Online Virtual Gaming

Online Virtual Gaming is the new favorite of many teenagers - but can too much time be spent in these chat rooms brawling with virtual strangers? Be aware of the physical and mental games before you hit that key!

With the proliferation of home computers, the virtual world has expanded into every aspect of our lives - one major part for teenagers being virtual gaming. Most computer games now contain small programs to connect to other computers through the Internet; providing an ever-changing set of opponents for your child. But could there be a downside to this new technology?

One of the first things you must consider when your child begins to game online is the amount of time he/she is dedicating to the game. Many shoot-em-up games can be mastered offline and then the skills transferred online, but this takes hours and hours of play - time that might be needed for other projects, such as homework and hobbies away from the computer screen. A parent should monitor the time spent online and offline on the game to see that the time is not excessive nor taking away from the household. Many online games can take hours to complete; therefore be aware that your child might also be racking up charges through your Internet service provider as well - and when you get that phone bill next month you might be the one ready to battle.

Most online forums are free; but some charge again by the hour - be careful that your child isn't doubling your monthly charges with both the connection and the actual room he/she is playing in. Again, supervision is necessary to make sure that you don't have phone bills that shock both of you. One popular forum is MSN's The Zone; which has both free games and those that require you to have bought the game beforehand and provide gaming rooms for free competition with others. Other gaming internet sites do charge, so make your child aware and not to incur any costs without checking with you first.



The problem of online gaming also includes physical problems - if your child sat in front of the television set for eight hours nonstop, you would be concerned. But the same is true of the computer monitor he/she is staring at for hours, working through a game. Doctors recommend that at least once an hour the computer user should get away from the screen, and your child is no exception.

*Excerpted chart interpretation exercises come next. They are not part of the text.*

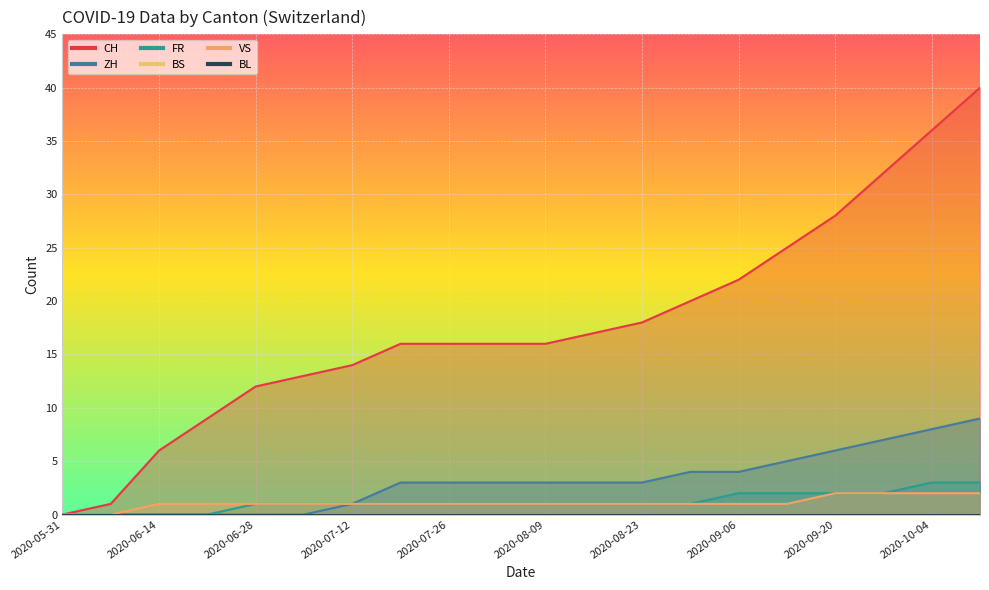

What is the difference between the FR values at 2020-06-14 and 13?

1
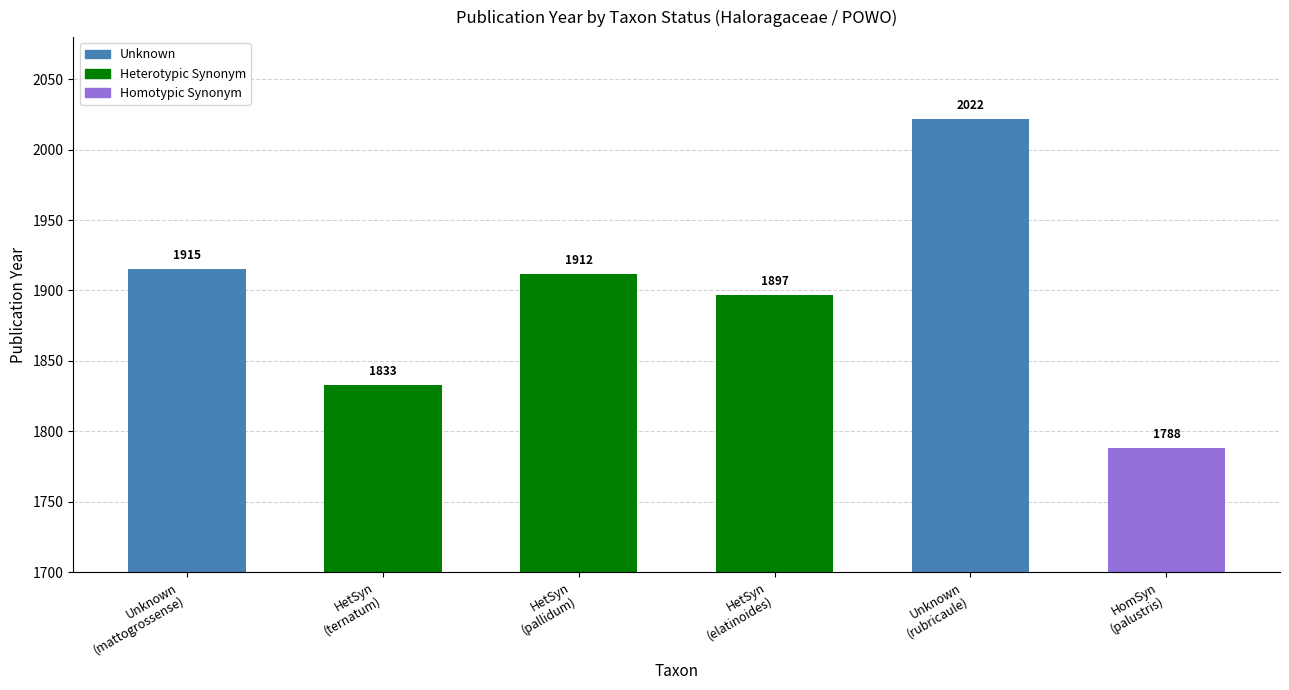

Where does the data first go above 1912?

Unknown (mattogrossense)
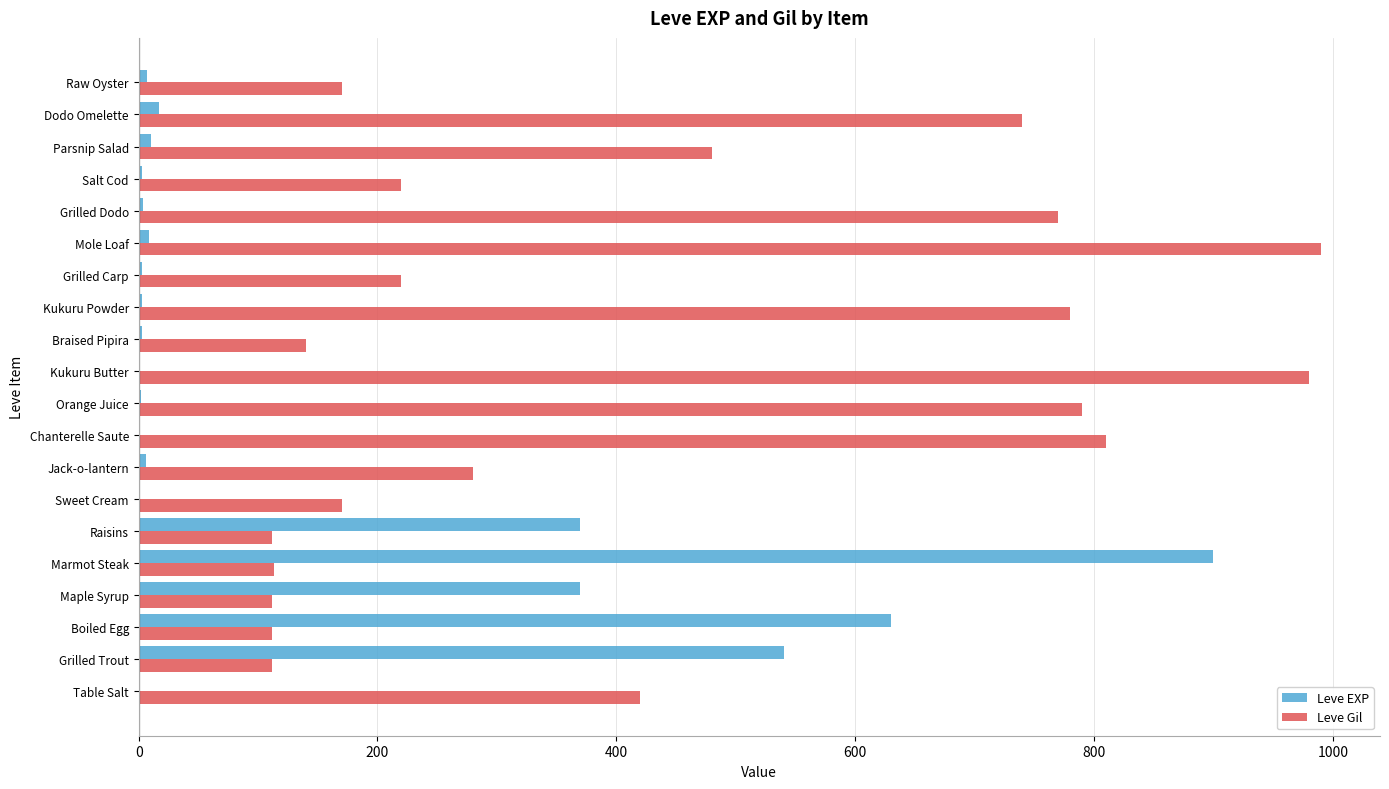

Which series has the largest total across all categories?

Leve Gil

Even a short break for milk and cookies can help ease eye strain and mental fatigue.

As well, hands can become sore from use of the keyboard and/or joystick. Again, the parent must monitor the usage of the computer and lay down the law for gaming online and off.

One popular aspect of online gaming is the chat rooms where players meet to brag and discuss upcoming matches. Your child needs to be streetproofed when going into these rooms as to not give out personal information, like his phone number or address. Unfortunately the most popular games can also draw in dangerous users who prey on younger children online and chat rooms are excellent hunting grounds for them to find prospective victims. Instruct your child to never give out any information to anyone unless you verify it first, even if it seems to be a professional gameplayer or someone claiming to be from the website or the game company. Names and identities can be changed in an instant on the Internet, and your child can be susceptible to fast talking in cyberspace as easily as in real time.

Some parents are also monitoring the amount of virtual violence also found on the Internet and in the gaming rooms. If you feel that your child is playing a game that is too violent, or is having bad reactions to it, maybe it's time to cut down on the online time. Too often children can get caught up in a hobby at the expense of their grades and their real time friends, preferring the cyber-company of pals online - who might not even be who they seem.

While some studies have shown that virtual games improve hand/eye co-ordination and creative skills, some have indicated that constant violence, even virtual, can be harmful to a child. As a parent you must monitor what your child is playing and who he's playing it with - and react if you feel that the game is too violent or that your child's life has become nothing but a set of rotating chat room doors; spinning him/her into a net of Internet gaming that can swallow all other interests and educational activities up.

Online gaming can be fun for all ages - there are sites for chess players to go players to the newest giant robot war games, but careful supervision can ensure that everyone's a winner when the final score is counted.